In conclusion, Wnt2,β-cantenin and Survivin are highly expressed in Wnt/β-cantenin signaling pathway in ESCC. Wnt2 is related to TNM stage and lymph node metastasis. β-cantenin, is related to depth of invasion and radiotherapy and chemotherapy. Survivin is related to depth of invasion. All the above proteins promote the development of esophageal carcinoma. GSK-3 is low expression in protein level, TNM stage is related, considering that it can inhibit the development of ESCC, but there may be phosphorylation of GSK3βto promote the development of esophageal cancer.
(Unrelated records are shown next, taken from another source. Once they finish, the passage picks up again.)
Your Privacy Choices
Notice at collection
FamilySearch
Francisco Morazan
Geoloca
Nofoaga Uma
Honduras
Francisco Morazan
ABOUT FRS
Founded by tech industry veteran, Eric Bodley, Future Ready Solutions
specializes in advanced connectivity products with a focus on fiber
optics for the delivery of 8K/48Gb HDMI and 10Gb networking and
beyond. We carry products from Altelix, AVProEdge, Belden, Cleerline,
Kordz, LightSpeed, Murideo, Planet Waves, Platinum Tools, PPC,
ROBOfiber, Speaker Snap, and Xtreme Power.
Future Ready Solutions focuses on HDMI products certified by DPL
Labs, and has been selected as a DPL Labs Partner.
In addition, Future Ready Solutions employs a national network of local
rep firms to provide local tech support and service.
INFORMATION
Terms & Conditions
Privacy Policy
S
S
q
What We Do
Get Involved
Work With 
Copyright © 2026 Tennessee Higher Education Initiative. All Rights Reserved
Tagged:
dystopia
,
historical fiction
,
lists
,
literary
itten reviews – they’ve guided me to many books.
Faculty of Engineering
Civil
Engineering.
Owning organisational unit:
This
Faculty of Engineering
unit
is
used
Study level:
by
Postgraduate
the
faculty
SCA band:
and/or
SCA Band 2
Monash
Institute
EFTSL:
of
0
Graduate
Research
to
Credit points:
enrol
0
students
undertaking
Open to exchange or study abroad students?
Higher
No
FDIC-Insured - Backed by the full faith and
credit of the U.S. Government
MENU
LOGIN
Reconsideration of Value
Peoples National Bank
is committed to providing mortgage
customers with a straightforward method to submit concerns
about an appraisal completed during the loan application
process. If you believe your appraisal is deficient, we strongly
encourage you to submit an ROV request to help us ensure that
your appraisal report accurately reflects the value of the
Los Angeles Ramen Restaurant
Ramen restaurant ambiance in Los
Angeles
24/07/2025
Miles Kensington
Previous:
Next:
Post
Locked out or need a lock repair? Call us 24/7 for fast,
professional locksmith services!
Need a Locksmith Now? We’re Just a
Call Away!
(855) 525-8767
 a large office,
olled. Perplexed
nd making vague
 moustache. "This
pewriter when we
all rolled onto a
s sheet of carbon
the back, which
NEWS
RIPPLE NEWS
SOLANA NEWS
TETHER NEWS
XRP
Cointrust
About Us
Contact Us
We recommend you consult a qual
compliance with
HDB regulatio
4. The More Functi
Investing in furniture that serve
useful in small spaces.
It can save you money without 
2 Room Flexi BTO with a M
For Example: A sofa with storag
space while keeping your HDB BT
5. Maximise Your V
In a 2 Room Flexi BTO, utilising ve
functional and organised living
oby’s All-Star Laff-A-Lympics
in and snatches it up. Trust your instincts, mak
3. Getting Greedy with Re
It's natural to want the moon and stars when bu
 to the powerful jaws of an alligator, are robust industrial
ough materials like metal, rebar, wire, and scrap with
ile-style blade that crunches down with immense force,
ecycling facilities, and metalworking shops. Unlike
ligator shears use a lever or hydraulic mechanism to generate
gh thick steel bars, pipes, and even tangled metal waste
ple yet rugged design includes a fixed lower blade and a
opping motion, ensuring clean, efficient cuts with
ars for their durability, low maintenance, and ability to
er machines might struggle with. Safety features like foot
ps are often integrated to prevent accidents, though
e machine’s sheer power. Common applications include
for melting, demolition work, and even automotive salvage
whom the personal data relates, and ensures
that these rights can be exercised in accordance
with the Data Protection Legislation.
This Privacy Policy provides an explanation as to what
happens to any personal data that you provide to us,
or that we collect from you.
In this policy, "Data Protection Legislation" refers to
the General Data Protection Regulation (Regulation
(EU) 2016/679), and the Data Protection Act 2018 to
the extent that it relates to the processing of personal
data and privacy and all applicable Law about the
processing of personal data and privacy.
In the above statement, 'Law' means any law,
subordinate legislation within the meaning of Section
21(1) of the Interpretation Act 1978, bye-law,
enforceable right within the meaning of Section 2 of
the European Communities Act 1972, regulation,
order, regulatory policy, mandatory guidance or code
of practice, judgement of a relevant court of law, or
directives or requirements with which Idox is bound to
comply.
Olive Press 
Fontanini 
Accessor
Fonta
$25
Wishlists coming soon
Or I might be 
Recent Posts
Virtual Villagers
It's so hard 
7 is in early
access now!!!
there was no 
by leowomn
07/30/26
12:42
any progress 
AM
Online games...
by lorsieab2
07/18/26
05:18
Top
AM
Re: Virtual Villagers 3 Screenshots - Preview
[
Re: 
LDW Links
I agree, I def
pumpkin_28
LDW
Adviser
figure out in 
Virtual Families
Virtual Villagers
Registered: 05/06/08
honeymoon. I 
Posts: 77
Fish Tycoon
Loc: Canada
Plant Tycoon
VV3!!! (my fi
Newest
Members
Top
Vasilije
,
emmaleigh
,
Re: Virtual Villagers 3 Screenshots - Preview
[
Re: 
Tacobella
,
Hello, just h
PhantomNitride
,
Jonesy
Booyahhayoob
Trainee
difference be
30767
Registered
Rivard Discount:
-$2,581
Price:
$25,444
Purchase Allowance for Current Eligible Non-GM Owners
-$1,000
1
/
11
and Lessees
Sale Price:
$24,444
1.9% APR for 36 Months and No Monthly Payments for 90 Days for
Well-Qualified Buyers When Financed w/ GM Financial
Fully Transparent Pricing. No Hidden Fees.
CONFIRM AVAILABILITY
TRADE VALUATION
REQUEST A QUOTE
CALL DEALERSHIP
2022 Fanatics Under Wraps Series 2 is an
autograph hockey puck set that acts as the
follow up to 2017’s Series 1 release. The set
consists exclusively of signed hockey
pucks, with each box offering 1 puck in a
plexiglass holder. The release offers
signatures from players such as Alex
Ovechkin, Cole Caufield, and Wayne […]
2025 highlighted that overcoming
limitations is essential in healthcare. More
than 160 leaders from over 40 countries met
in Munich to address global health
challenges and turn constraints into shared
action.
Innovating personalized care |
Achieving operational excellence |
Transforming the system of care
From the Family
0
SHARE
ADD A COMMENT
Lymph node metastasis, nerve invasion and hematogenous metastasis can be used as independent factors to affect the overall survival of patients with ESCC. The Overalll survivalof patients with lymph node metastasis, nerve invasion and hematogenous metastasis is shorter. TNM stage, lymph node metastasis, nerve invasion, radiotherapy and chemotherapy, and Survivin are all independent influence shadows of esophageal cancer patients in squamous non progression stage, which can affect the occurrence and development of esophageal cancer patients. In TNM stage, patients in stage I and stage II did not show disease progression for a longer time than those in stage III and stage IV, patients without nerve infiltration, blood metastasis and postoperative radiotherapy and chemotherapy had a longer progression free survival period, and patients with survivin positive had a shorter recurrence time than those with negative. In addition, the expression of Wnt2, β-cantenin, GSK3β and Survivin were not significantly different between Han and Kazak, and there was no significant difference in the total and progression free survival of Kazak esophageal cancer patients.